Thursday, July 26, 2007


It is time to look at the prospects for third quarter growth, a crucial time that could determine what happens for the rest of 2007. Two factors make this quarter of interest: Fed Chairman Ben Berrnanke suddenly lowered his expectations for inflation and economic growth in his latest congressional testimony, and the subprime market continues to have problems. This seems to take any possibility of further Fed rate hikes off the table this year.

The cause of his change of heart may be that credit rating agencies such as Standard & Poor’s and Moody’s downgraded to junk bond status at least $10 billion in so-called mortgage backed securities (MBS) and other credit instruments that back subprime mortgages. The reason? Massive defaults are exposing the sloppy underwriting and accounting practices of not only subprime lenders, but the Wall Street firms that underwrote their business.

“The downgrades come because S&P said losses on such mortgage-backed securities will "significantly" exceed anything that's happened before and its own expectations,” reported CBS Marketwatch.

Both of these occurrences can be good for real estate, since bond markets rallied on the lessening inflation threat. The 10-year benchmark Treasury bond yield dropped below 5 percent for the first time in months.

The earliest actual indicator for Q3 growth is the Conference Board Index of Leading Economic Indicators (LEI) that came out this week. It fell 0.3 percent in June, and has declined 1.3% annualized over the past six months, suggesting that "economic growth is likely to continue, but it is likely to be at a slow pace in the near term," said the Conference Board release.

It is a pretty good predictor for second-half growth, since it incorporates many of the factors that control growth, such as the money supply, consumer expectations, and manufacturing output.

June’s inflation indexes were also benign, just as Bernanke has predicted.
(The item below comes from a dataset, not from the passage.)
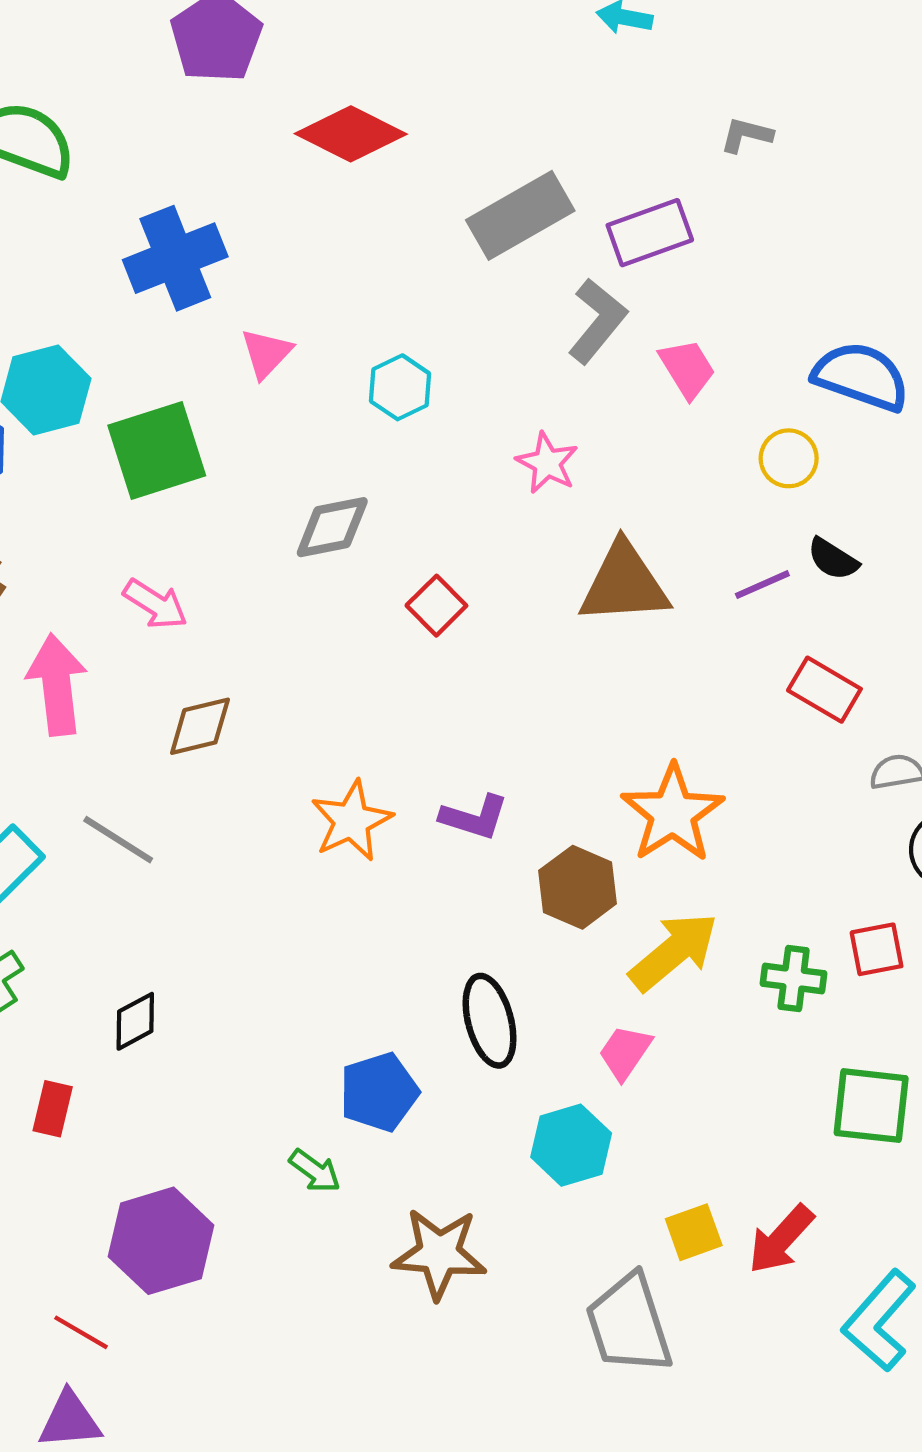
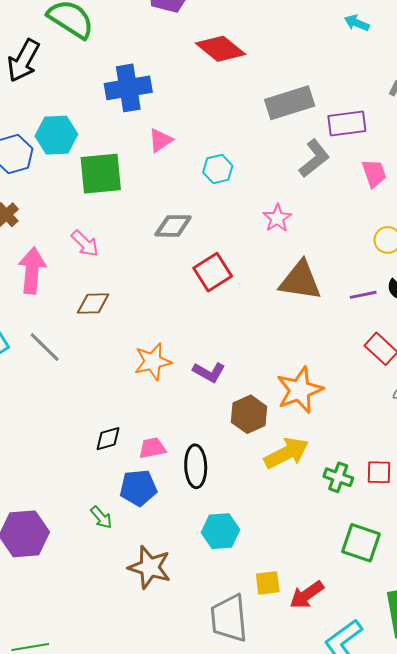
pink trapezoid: (687, 369) -> (374, 173), moved
red square: (436, 606) -> (213, 272), size x1.4
black diamond: (135, 1021) -> (108, 439), moved
pink trapezoid: (625, 1052) -> (152, 448), moved, turned 32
Wholesale PPI prices actually fell 0.2 percent, surprising analysts, and retail (CPI) prices rose 0.2 percent, because energy costs softened. Only auto and food prices rose; autos because Detroit is introducing its new season models and food prices because of the wholesale diversion of corn for the making of ethanol.

Housing starts for June rose slightly, but building permits continued to decline. This could be a sign that housing demand is solidifying, even though the National Association of Builders’ sentiment index for future business sank to its lowest level since 1991.

Bernanke’s congressional testimony was really an admission that the Fed is becoming worried over the damage the subprime debacle could do to real estate and banks. This can only continue to bring down interest rates and so hearten home buyers who now have a large inventory of homes for sale to choose from.